I. Introduction

Autism spectrum disorder (ASD) is a complicated neurodevelopmental condition that impairs the brain’s capacity to process information. Inabilities in social interaction and communication, which typically manifest as repetitive habits and restricted interests, are generally identified as ASD. Its estimated prevalence rate among children varies from 0.23% in India, 1.7% in the UK to 2.5% in the USA [1]. Compared to the conventional diagnosis tools [2], [3], brain imaging-based approaches are being explored as potential diagnostic technologies [4] to detect autism automatically and non-invasively, as well as to discover potential biomarkers underlying the ailment. For example, the spatial pattern of brain activity recorded by fMRI is shown to be a biomarker of ASD symptoms [5]. However, fMRI is difficult to record in young children [6]. Furthermore, its temporal resolution is poor (in the order of seconds), and it is an indirect measure of brain activity.

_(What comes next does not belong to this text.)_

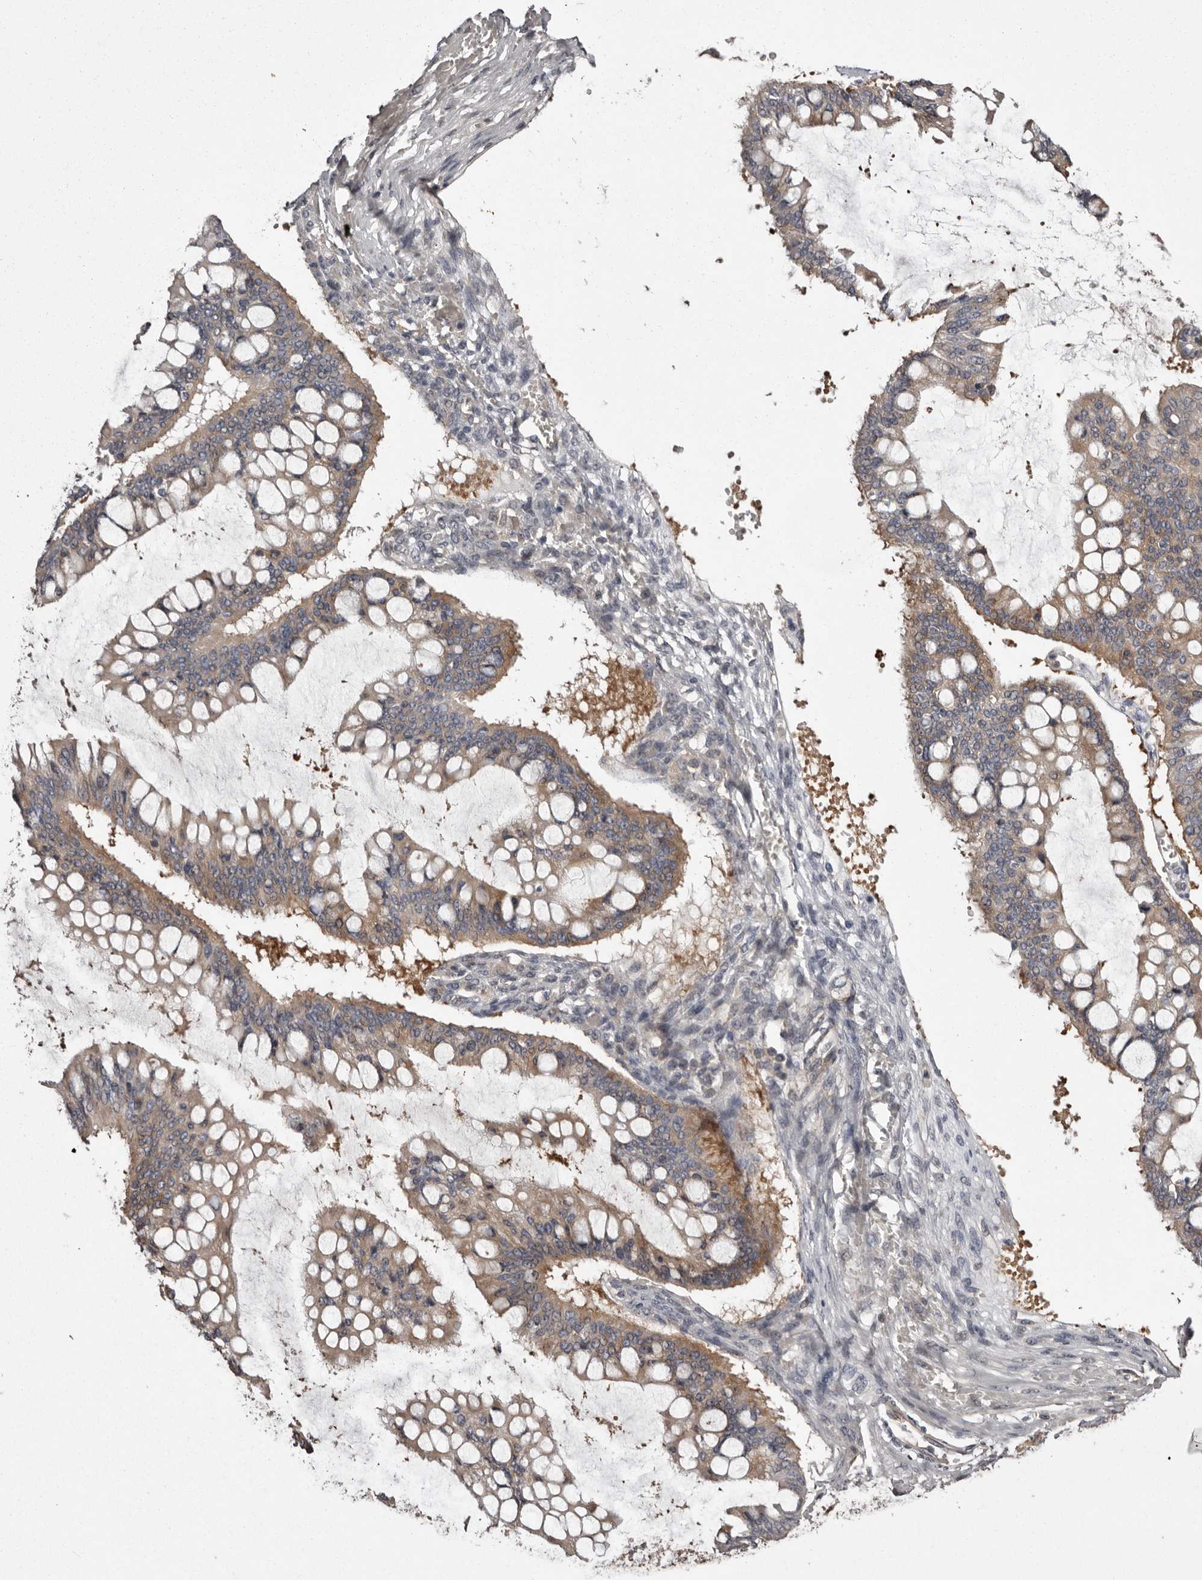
{"staining": {"intensity": "moderate", "quantity": ">75%", "location": "cytoplasmic/membranous"}, "tissue": "ovarian cancer", "cell_type": "Tumor cells", "image_type": "cancer", "snomed": [{"axis": "morphology", "description": "Cystadenocarcinoma, mucinous, NOS"}, {"axis": "topography", "description": "Ovary"}], "caption": "Protein expression analysis of human ovarian mucinous cystadenocarcinoma reveals moderate cytoplasmic/membranous expression in approximately >75% of tumor cells.", "gene": "DARS1", "patient": {"sex": "female", "age": 73}}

On the other hand, electroencephalogram (EEG) and magnetoencephalogram (MEG) are direct indicators of neuronal activity, are noninvasive, and offer excellent temporal resolution (in the order of milliseconds). Therefore, they are more suitable to work with young children. In this study, we select MEG over EEG to identify early neural markers of autism in young children because (i) it is reference-free, (ii) has a better spatial resolution, and (iii) is more suitable for young children (e.g., less prep. time).